Herman turned around and came back, picked out a variety of things, and carried them to the table. “Put them on a ticket, along with mine and Jud’s coffee. You didn’t answer my question.”

“I don’t know but I’m going to stick around and help Mama run the store. She’s got a lot going on and needs some help,” Fiona said.

“That’s good news. Real good news,” Herman said.

Was it? Would she finally put down roots or would she still feel like she was misplaced after a few weeks or even months?



After a buffet supper of more leftovers at Audrey’s Place, the guys retired to the living room to talk cattle, ranches, hay, and four-wheelers. The four women and the baby sat around the dining room table and talked about putting up the Christmas tree the next weekend.

“Promise me you’ll stay for Christmas,” Allie said.

“I wouldn’t miss the holidays for anything, not even Florida in the winter. Besides, it’s Audrey’s first Christmas,” Fiona said from the rocking chair in the corner where she was humming to Audrey.

“If you’d told me a week ago that Fiona would be home to stay indefinitely, I would have thought you were crazy,” Lizzy said.

“Times change,” Katy said.

Those last two words played through Fiona’s mind that evening when everyone had left. Times did change. Sometimes a person had to walk through fire to get to the nice cool lake water. Even though she wasn’t sure she would stay in Dry Creek for the rest of her life, it was home and it was good to be there.

Her apartment in Houston had been so tiny that she’d felt cooped up most of the time, so she’d spent a lot of time out on the balcony. It was barely big enough for a white plastic lawn chair but at least she had fresh air, could hear the constant motion of traffic, and could watch the lights of the airplanes coming in and going out. It beat feeling like the walls of the apartment were closing in on her.

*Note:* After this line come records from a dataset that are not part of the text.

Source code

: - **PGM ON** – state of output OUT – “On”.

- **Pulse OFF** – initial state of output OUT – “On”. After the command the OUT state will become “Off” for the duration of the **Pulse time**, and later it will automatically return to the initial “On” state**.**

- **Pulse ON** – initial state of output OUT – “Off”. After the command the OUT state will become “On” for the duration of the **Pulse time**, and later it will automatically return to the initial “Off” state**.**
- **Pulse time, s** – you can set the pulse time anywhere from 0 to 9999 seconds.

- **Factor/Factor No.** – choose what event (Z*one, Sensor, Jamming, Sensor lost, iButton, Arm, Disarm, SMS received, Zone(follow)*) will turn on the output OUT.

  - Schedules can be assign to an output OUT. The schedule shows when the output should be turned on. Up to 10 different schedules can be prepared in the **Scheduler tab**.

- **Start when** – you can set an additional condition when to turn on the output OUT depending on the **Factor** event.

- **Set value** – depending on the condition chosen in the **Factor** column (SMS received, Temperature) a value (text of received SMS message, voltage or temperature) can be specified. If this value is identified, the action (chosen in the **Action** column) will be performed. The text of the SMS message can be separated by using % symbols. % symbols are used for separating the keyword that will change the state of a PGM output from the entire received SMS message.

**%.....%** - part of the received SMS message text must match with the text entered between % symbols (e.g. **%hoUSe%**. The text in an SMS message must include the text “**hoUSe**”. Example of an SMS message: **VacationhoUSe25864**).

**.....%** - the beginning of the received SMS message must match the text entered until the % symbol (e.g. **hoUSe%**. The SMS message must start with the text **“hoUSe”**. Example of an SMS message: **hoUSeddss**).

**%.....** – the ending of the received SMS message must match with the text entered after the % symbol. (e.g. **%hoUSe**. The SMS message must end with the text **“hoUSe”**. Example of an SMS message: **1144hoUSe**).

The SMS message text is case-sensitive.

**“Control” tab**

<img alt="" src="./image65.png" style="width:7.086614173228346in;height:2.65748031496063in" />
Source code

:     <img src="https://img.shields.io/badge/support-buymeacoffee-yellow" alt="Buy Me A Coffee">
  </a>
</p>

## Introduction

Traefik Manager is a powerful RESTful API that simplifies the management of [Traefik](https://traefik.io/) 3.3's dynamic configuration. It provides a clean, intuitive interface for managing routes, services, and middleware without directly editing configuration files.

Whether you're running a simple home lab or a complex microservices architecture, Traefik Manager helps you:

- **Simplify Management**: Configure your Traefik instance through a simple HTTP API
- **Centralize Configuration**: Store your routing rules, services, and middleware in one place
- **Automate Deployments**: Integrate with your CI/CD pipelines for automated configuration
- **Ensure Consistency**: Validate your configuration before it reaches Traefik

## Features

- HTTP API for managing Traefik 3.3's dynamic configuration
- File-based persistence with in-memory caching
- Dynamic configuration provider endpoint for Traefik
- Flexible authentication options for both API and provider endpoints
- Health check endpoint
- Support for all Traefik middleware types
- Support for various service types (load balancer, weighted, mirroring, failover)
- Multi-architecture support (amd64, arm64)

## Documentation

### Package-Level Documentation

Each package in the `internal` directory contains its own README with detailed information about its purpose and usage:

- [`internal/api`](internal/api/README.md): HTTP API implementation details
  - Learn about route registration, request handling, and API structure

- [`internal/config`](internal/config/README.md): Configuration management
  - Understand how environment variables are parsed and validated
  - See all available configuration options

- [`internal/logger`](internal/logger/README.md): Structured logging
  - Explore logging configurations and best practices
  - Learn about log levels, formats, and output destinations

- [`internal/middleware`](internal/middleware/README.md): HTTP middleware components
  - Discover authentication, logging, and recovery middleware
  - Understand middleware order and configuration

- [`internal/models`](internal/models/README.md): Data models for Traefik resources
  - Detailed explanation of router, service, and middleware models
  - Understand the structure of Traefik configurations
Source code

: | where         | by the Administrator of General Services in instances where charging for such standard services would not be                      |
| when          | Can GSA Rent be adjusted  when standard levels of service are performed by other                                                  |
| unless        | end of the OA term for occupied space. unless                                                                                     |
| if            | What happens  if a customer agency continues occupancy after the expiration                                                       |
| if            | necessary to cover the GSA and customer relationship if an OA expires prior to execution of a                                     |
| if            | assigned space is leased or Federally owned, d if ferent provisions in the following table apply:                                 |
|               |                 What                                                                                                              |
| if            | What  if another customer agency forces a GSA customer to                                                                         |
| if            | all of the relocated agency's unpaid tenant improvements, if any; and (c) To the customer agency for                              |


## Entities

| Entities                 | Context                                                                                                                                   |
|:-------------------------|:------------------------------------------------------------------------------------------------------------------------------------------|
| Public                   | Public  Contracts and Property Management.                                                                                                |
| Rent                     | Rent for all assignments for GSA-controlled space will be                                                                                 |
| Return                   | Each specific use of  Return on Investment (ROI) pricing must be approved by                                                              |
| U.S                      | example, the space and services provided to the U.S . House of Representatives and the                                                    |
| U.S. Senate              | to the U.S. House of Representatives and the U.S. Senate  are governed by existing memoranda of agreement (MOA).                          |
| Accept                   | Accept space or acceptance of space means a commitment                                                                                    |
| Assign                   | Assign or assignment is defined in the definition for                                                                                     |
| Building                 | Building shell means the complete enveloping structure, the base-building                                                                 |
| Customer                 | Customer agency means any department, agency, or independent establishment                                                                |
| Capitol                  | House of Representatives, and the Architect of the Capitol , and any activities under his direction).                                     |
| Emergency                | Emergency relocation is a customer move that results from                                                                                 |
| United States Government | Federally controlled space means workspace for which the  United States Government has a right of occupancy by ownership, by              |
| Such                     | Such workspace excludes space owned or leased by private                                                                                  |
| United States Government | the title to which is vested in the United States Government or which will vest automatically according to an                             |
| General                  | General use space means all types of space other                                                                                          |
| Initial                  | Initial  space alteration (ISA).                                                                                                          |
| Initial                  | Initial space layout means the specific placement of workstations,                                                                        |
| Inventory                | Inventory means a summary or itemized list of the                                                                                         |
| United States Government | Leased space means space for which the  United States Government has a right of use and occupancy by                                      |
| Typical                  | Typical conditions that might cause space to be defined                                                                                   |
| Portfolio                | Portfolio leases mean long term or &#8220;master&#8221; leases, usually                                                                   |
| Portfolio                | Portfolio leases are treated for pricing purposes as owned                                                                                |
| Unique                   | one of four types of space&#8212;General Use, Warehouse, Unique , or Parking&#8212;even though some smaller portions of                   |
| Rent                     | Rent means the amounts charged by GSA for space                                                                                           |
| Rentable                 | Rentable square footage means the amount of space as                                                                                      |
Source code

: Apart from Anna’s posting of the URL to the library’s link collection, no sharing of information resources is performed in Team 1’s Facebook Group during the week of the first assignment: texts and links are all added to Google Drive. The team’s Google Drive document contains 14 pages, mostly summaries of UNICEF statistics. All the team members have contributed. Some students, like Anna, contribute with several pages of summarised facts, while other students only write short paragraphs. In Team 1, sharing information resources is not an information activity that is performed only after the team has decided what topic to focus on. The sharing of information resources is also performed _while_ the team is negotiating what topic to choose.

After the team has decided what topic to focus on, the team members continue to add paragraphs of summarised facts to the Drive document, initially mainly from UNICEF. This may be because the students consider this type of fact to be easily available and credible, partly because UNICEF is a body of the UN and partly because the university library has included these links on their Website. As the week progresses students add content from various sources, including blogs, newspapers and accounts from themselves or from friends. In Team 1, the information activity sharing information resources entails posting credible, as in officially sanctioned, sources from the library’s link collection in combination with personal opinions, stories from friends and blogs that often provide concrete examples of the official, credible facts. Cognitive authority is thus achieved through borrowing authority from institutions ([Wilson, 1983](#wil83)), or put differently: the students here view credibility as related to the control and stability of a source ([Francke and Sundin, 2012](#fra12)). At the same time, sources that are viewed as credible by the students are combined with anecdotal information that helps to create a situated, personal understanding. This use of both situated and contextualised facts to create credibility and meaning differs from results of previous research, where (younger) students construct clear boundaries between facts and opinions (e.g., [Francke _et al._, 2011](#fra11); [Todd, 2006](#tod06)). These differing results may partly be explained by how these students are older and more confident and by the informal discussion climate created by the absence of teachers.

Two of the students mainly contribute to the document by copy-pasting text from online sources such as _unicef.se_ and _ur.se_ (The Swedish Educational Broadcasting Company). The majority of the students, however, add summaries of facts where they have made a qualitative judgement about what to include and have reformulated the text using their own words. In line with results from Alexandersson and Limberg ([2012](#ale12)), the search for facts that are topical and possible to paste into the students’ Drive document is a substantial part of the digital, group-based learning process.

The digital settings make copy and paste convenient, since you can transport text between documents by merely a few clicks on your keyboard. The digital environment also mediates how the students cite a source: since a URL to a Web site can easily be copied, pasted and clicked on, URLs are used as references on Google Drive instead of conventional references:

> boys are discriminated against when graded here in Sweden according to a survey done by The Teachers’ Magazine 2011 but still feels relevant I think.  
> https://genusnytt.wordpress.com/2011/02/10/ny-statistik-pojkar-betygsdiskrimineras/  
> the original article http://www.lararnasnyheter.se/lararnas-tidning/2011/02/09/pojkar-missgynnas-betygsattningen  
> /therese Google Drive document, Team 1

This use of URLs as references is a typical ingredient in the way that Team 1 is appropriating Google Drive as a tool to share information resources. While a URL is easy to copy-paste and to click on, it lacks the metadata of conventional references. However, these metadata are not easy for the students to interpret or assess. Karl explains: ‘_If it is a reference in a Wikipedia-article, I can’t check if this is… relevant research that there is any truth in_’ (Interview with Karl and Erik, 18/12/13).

That evening, she had a bout of the same claustrophobic feeling in her bedroom. She swung the drapes back and looked out at the stars in the sky, patches of white still dotting the landscape. There was no traffic noise, not a single plane in the sky; the only thing she could hear was the faint howling of a hungry coyote somewhere over on the Lucky Penny.

She opened her closet door and removed a quilt from the top shelf and carried it down the stairs. Fresh air! Just a breath of it, no matter how cold, would help. Her therapist would tell her that it was too much, too fast and she needed to step back from the forest for a little while.

A cold breeze rattled the bare mesquite tree limbs and shivers shook her from shoulders to toes, even though she’d remembered to put on a winter coat from her closet. Her breath created little puffs of smoky fog in front of her as she headed for the swing in the shadows of the porch.

“You feelin’ a little cramped tonight, too?” Jud asked.

How in the hell did he do that? She always knew when someone was approaching her or when they were looking at her even from across a room. “You scared me. What are you doing out here in the cold?”

“Same thing you are, I expect. Getting some fresh air even if it would freeze the spikes off the devil’s little red tail. I’ll share the swing if you’ll share that quilt. It’s colder out here than I thought it would be,” Jud answered.

Fiona sat down on the other end of the swing and spread the quilt out over both of their legs, pulling the corner of hers up to her chin. “I’ve lived simply for more than a year. This is all overwhelming. Most days I worked, went home to read a book from the library, and didn’t talk to anyone unless Lizzy or Allie called.”